_Texto fornecido_.
▽

"Tal como a inflação, o tribunal constitucional pune os mais fracos e poupa os mais fortes, neste caso os funcionários com emprego garantido do sector público, à custa de impostos lançados sobre toda a população, incluindo os pobres. Também tal como a inflação, o Tribunal Constitucional permite ao poder político esconder as suas opções: tudo o que se faz, é por imposição de uma entidade com que não é possível discutir — a constituição, misteriosamente interpretada pelos seus sumo sacerdotes. As oposições de esquerda podem assim invocar “o respeito da Constituição”, em vez de assumirem que o imposto é a única solução que têm para os desequilíbrios de um Estado cuja despesa se recusam a diminuir. O Governo pode consolidar as contas públicas por meio de expedientes fiscais, reclamando sempre que até preferia “reformas”, mas que, como se vê, não lhe deixam alternativa. E todos, caindo em cima do contribuinte, poupam a função pública, que é, historicamente, a base dos nossos partidos políticos."

△

_Dados abaixo_.
▽

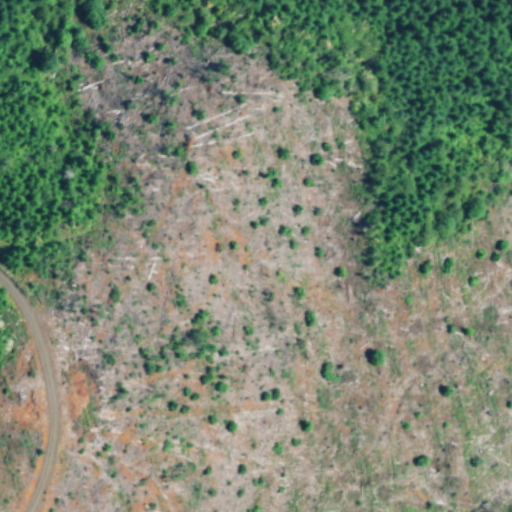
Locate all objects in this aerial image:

△

_O que fazer_.
Prossiga o texto fornecido, sobre o Tribunal Constitucional comparado à inflação, a partir da última frase que nele aparece.

_Resposta à tarefa_.
Rui Ramos aqui
Se os privados nestes últimos 40 anos tivessem pago todos os impostos que os funcionários públicos pagaram até ao último cêntimo de rendimento, certamente estaríamos muito melhor e a pagar muito menos impostos. A Economia real paralela é enorme... assim como, as contas offshore e a deslocalização para países como a Holanda para pagarem menos impostos. Gostaria que o FP tivessem essa hipótese de pagar impostos onde mais lhe aprouvesse. As profissões liberais, as empresas fantasma, as burlas sucessivas ao estado na sobrefaturação em carrossel, as obras públicas e PPP que "derrapam" sempre para os bolsos privados ou pagamento de luvas... júlios!